On les retrouve réunis avec de nombreux autres artistes dans cette histoire complète de l’art moderne de chacun des cinq pays scandinaves (Danemark, Finlande, Islande, Norvège et Suède) racontée par Serge Fauchereau et abondamment illustrée. Embrassant la période allant des années 1870 aux années 1950, l’ouvrage s’étend donc de l’avènement de l’impressionnisme côtoyant encore pleinairisme, jusqu’aux avant-gardes des années 45-50 ouvrant l’art contemporain. L’Islande constitue une révélation, tant son histoire de l’art moderne et ses artistes nous sont peu connus, mis à part Guðmundur Guðmundsson, dit Erró (né en 1932), l’une des figures de proue de la Figuration Narrative. On découvre ainsi le sculpteur Einar Jónsson dont l’œuvre s’inspire de la mythologie nordique, ou le prolifique Johannes S. Kjarval et ses paysages fluctuants entre symbolisme et surréalisme qui ont marqué son compatriote contemporain Olafur Eliasson « reconnaissant une dette envers son aîné ».
Fauchereau met en exergue ce mélange de tradition et d’originalité qui fait la spécificité de cet art moderne scandinave, soulignant que malgré la proximité géographique de ces cinq pays, « on ne peut rapprocher leurs traits culturels qu’avec prudence ». Chacun a sa chronologie particulière, comme ses propres relations avec ses voisins et l’art mondial.

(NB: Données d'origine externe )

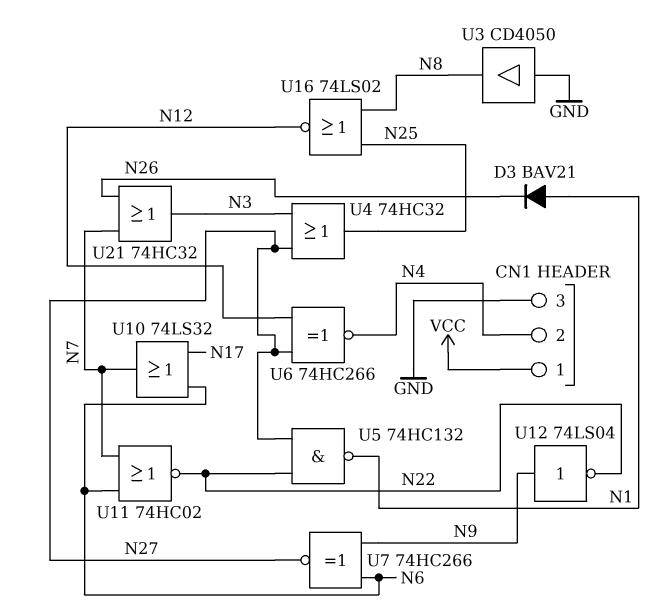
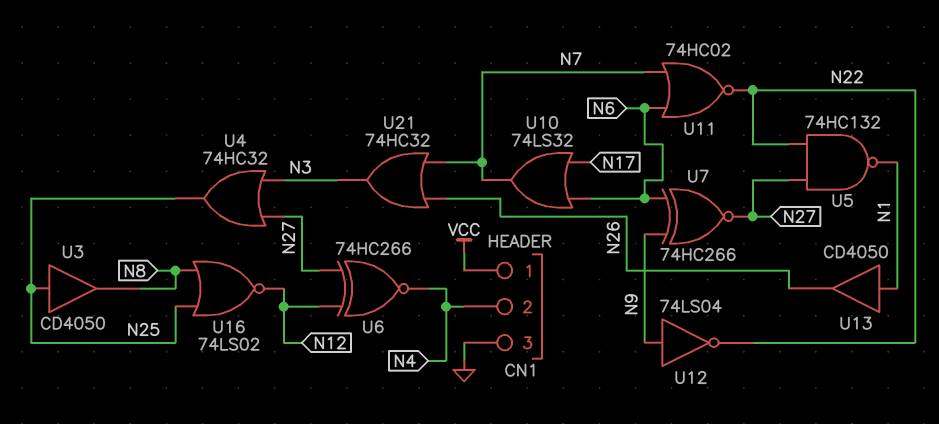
D3: diode BAV21 (A N1, K N26) -> none
U3: buffer CD4050 (in GND, out N8) -> buffer CD4050 (in N25, out N8)
U13: none -> buffer CD4050 (in N1, out N26)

Il en va de même pour les artistes, qui lorsqu’ils voyagent, s’imbibent d’influences diverses, effectuent des allers-retours de styles. Ainsi le Suédois Erik Olson tour à tour abstrait, surréaliste ou religieux, tandis que le Finlandais Gallen-Kallela, parti d’un réalisme pleinairiste, recherche un style national spécifique.
Pays après pays (présenté par ordre alphabétique), Serge Fauchereau revient sur la carrière de nombreux artistes, célèbres ou plus méconnus et souligne l’importance des artistes femmes dans ces pays où les droits des femmes ont très tôt été défendus. Il consacre un chapitre entier à plusieurs d’entre elles, telles la danoise Franciska Clausen(1899-1986) convertit à l’abstraction géométrique, la finlandaise Hélène Schjerfbeck et ses saisissants autoportraits, la Norvégienne Harriet Backer qui puise aussi bien son inspiration dans le courant réaliste que dans les innovations de l’impressionnisme, ou encore la Suédoise Hilma af Klint et son abstraction ésotérique. On appréciera que Serge Fauchereau laisse souvent la parole aux artistes, « convaincu qu’une citation intéressante vaut la plus longue explication ».